→ **PROMPT**: Set down, unchanged, the lines of the entries from the line with "It was the very" to the line with "infotainment and navigation", including both of those lines.

(Excerpts from a dataset)
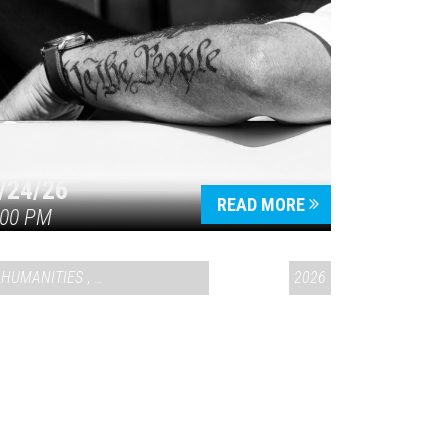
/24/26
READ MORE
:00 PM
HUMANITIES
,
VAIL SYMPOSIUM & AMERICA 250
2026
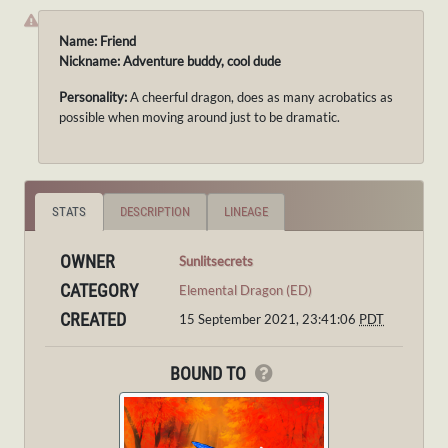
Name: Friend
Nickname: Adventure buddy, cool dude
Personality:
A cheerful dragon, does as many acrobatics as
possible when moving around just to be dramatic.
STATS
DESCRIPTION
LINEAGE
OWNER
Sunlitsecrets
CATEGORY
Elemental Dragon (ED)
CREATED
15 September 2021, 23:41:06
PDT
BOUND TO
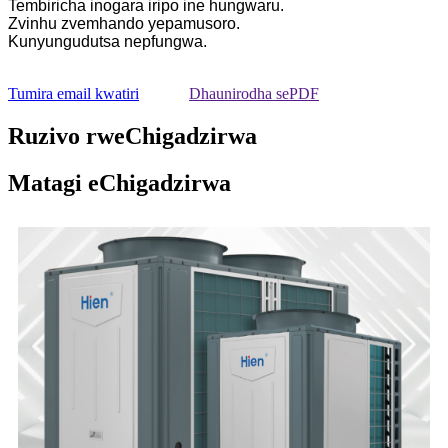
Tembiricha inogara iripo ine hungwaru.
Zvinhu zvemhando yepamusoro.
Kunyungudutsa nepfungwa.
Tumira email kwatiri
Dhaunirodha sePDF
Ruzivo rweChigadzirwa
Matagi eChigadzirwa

==

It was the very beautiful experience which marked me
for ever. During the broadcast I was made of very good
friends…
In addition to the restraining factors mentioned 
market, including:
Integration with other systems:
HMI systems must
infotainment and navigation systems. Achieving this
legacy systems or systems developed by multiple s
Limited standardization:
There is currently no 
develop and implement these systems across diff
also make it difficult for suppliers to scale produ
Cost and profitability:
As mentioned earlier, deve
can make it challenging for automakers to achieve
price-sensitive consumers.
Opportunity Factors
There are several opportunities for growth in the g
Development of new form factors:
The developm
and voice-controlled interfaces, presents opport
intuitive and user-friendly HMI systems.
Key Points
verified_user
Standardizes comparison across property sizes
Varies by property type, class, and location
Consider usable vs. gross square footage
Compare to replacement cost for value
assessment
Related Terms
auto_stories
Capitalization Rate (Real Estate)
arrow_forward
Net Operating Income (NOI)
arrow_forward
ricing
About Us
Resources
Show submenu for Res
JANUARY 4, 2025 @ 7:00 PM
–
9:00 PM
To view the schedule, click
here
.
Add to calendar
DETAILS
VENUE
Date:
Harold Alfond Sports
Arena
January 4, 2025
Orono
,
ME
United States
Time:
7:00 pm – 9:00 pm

→ **TASK RESULT**:
It was the very beautiful experience which marked me
for ever. During the broadcast I was made of very good
friends…
In addition to the restraining factors mentioned 
market, including:
Integration with other systems:
HMI systems must
infotainment and navigation systems. Achieving this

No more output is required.